Женщины тихонько переговаривались, обсуждая повышенное внимание мужчин к их персонам, а я думала, что в Афган прибыли «чекистки»[1] и «жены»[2], но вряд ли «интернационалистки»[3].
Мне, как той женщине, отправленной в Союз за аморалку, многое хотелось им рассказать, но у меня не было ни сил, ни желания открывать рот, произносить пустые для них слова, вдаваться в подробности, убеждать в том, чего они не знают, а поэтому не поймут и не поверят. У каждого свой путь к эшафоту, свои грабли, свои шишки.
Ко мне подошел молоденький лейтенант и, отдав честь, подал документы.
— Спасибо, — кивнула я, убирая их.
— Вас проводить? Пойдемте, я помогу. Борт пришел, грузятся.
— Спасибо.
Он подхватил небольшую сумку — все, что еще в гарнизоне собрала Вика, и мы двинулись к взлетной полосе. Там меня перехватили ребята:
— Давай, сестренка, помогу, — улыбнулся черноволосый парень из дембелей — голубой берет. Я не смогла сдержать ответной улыбки:
— Если не трудно…
— Мне не трудно, — заверил он, глядя на меня с искренним сочувствием. Мы были с ним равны, и он это признавал. Нам не нужно было говорить, чтобы понять друг друга, достаточно посмотреть в глаза друг другу — там была боль, одна на весь контингент служивших, служащих и отслуживших в этом аду. Его друг, светловолосый парень покрепче телом, подхватил меня на руки и понес по рампе самолета внутрь.

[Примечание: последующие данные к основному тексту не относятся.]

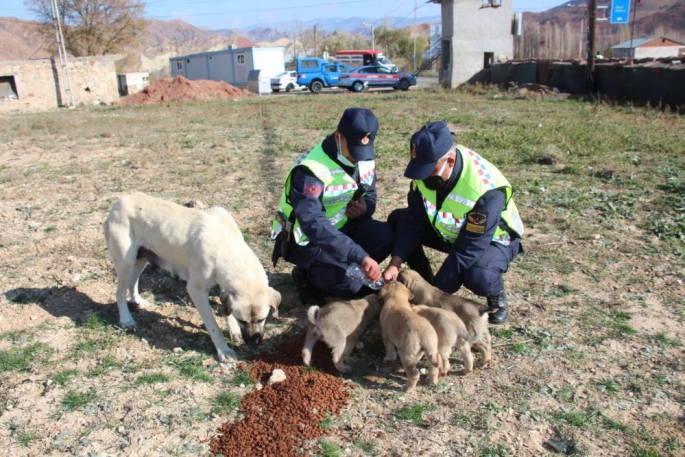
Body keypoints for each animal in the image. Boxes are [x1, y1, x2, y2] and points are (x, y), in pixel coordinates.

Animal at [103, 192, 280, 364]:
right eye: (243, 320)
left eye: (262, 319)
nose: (254, 342)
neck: (225, 244)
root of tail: (117, 203)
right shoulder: (196, 290)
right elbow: (213, 325)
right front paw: (224, 350)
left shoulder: (225, 285)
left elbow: (226, 309)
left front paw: (233, 330)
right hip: (125, 261)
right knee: (119, 292)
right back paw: (126, 319)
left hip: (141, 259)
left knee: (133, 282)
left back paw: (137, 301)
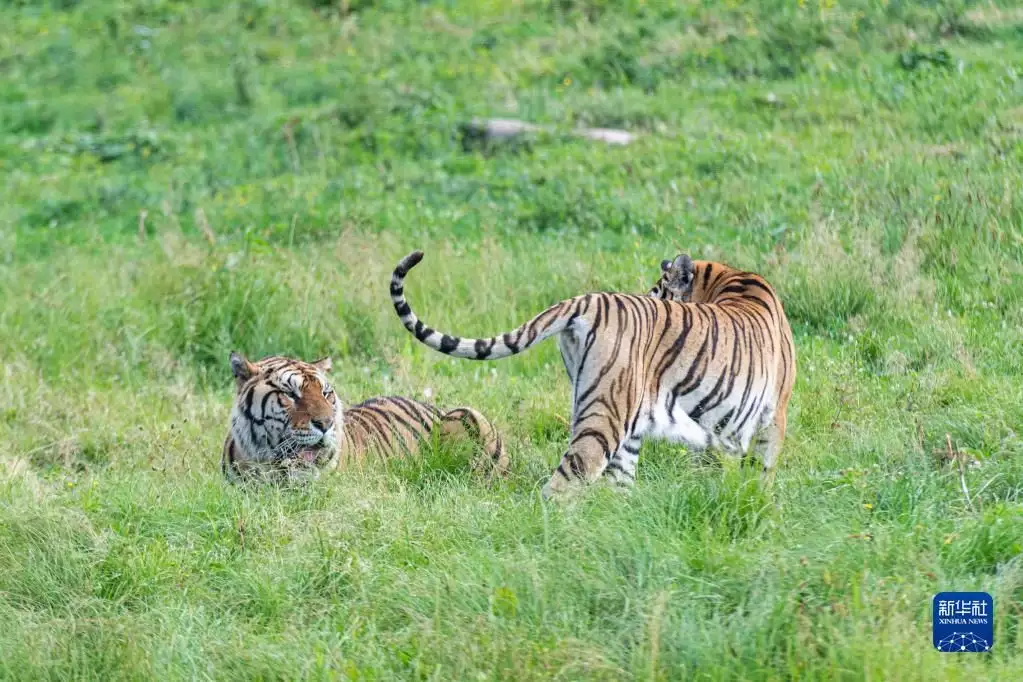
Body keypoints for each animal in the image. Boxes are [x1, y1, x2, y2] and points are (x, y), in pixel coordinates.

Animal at [225, 355, 511, 482]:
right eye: (289, 394)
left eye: (326, 393)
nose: (326, 424)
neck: (268, 466)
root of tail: (435, 407)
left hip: (469, 415)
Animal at [386, 248, 793, 498]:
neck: (727, 279)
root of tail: (586, 300)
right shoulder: (774, 414)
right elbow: (763, 469)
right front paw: (758, 503)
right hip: (607, 418)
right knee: (562, 487)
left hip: (617, 414)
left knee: (615, 485)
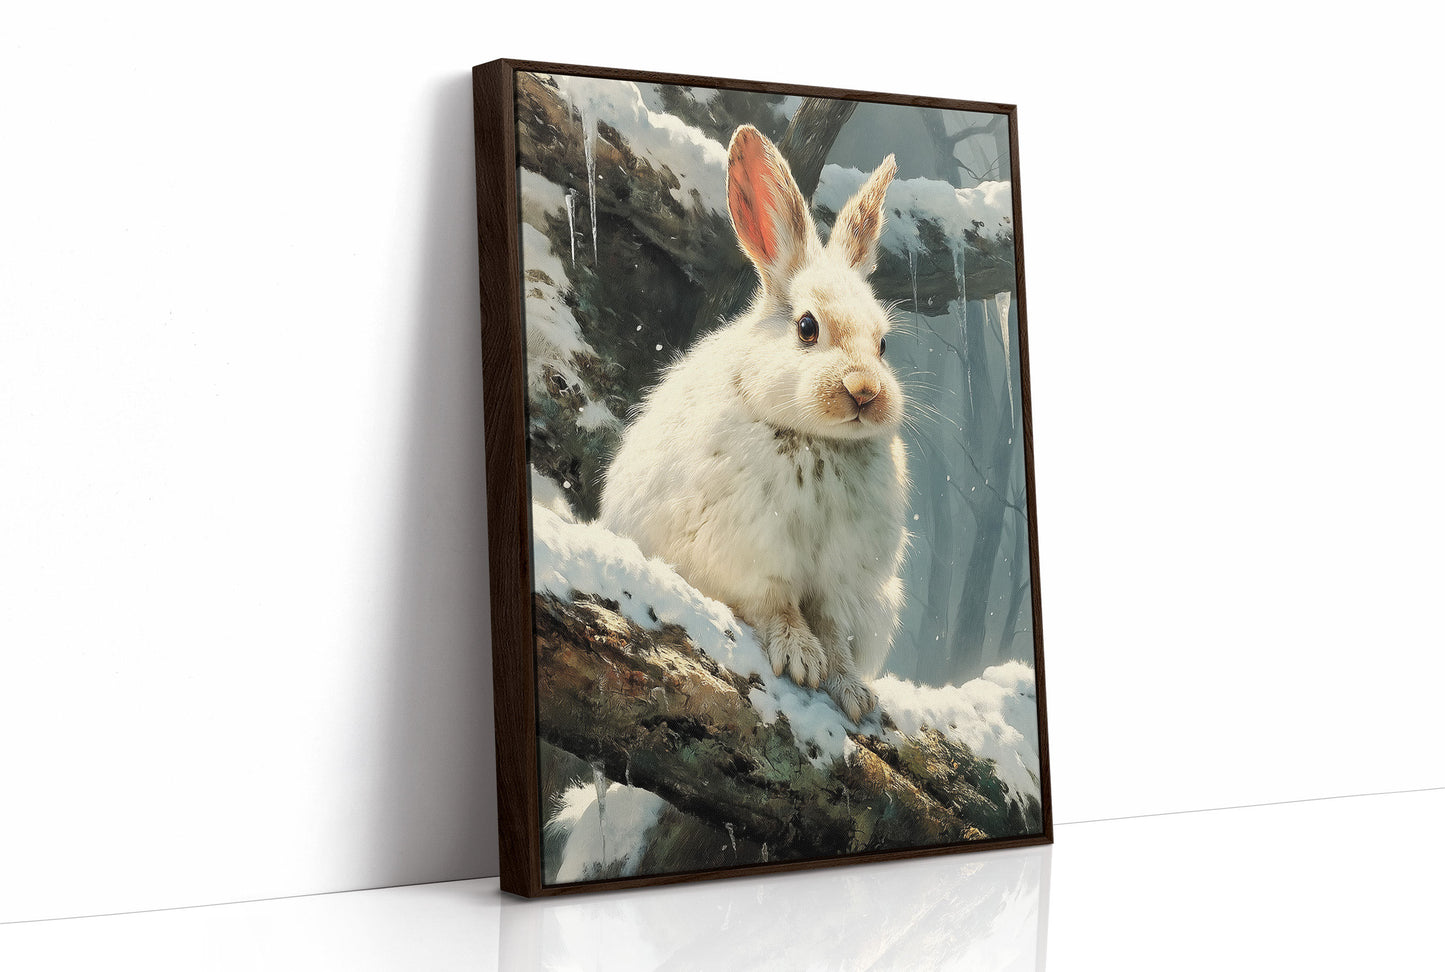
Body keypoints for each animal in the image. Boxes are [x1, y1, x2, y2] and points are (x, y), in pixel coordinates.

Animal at [598, 124, 908, 723]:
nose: (865, 391)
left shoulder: (841, 584)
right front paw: (801, 660)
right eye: (807, 327)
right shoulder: (752, 556)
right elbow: (778, 607)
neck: (816, 440)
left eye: (883, 344)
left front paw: (852, 691)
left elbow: (834, 634)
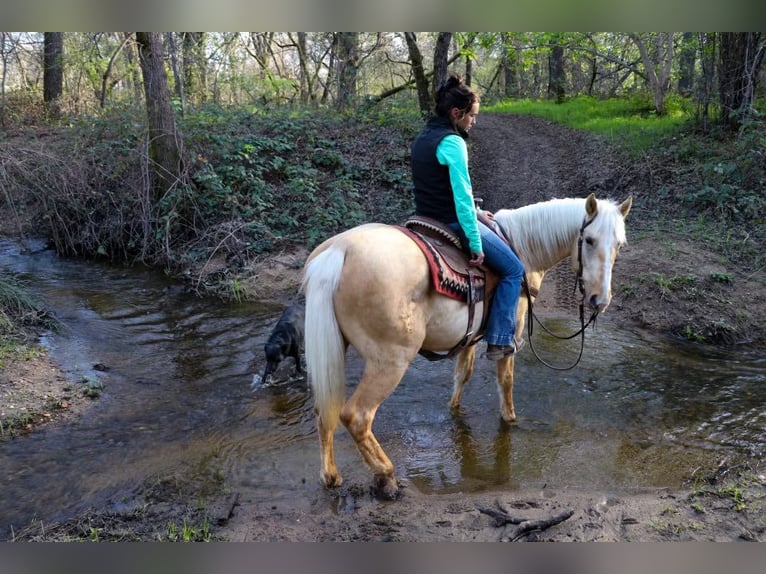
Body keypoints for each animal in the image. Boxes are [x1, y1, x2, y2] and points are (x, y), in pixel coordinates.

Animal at [304, 195, 632, 500]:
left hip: (334, 351)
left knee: (325, 410)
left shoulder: (469, 337)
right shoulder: (509, 334)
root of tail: (339, 251)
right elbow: (505, 380)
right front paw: (510, 419)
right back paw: (386, 475)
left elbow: (463, 374)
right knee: (356, 416)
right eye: (589, 240)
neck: (522, 247)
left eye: (620, 245)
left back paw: (331, 476)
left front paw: (454, 410)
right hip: (391, 360)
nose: (599, 301)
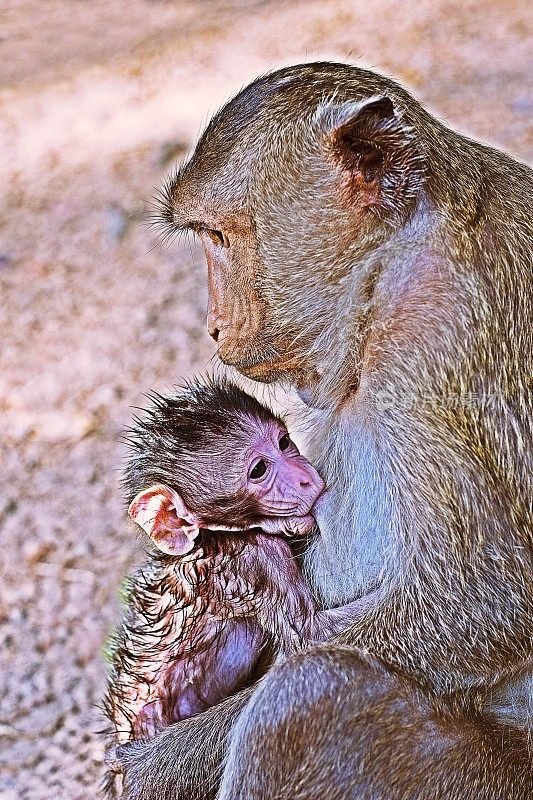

— А ну-ка ноги подобрали! — гаркнул, сгоняя с прохода бойцов. — Исчез, салага, — процедил конопатому первогодку. Тот просто сдвинулся, освобождая мне место.
— Что-то негусто… — Он покосился на сумку, что легла у моих ног. Его подняли за шиворот и вытолкали в глубь салона:
— «Чекистки» другим рейсом, — бросил презрительно светловолосый и сел со мной рядом, черненький с другой стороны:
— Вадим, — подал ладонь.
— Изабелла.
— Владимир, — подал палочку светленький. — Будем жить, сестра?
— Да, — еле выдавила я, кляня себя за невольно выступившие слезы. Парень ласково сжал мне ладонь:
— Где служила?
— Под Кандагаром.
— Долго?
— Полгода.
— На всю жизнь хватит, — кивнул с пониманием. — Куда сейчас?
Я пожала плечами.
Парни переглянулись и сразу решили, не задавая больше вопросов:
— Тогда с нами, в Ленинград.
Я опять пожала плечами — мне было все равно.
— Ничего, сестра, уляжется. Главное — живы, главное — домой летим.
Рампа закрывала обзор, поднимаясь вверх. Исчезла полоска бетонки, коричнево-серые скалы…
Прощай, Афган!
Ташкент одарил нас персиками, абрикосами и дынями. Мы сидели с ребятами, поглощая сахарные ломтики дыни, дожидаясь самолета на Москву.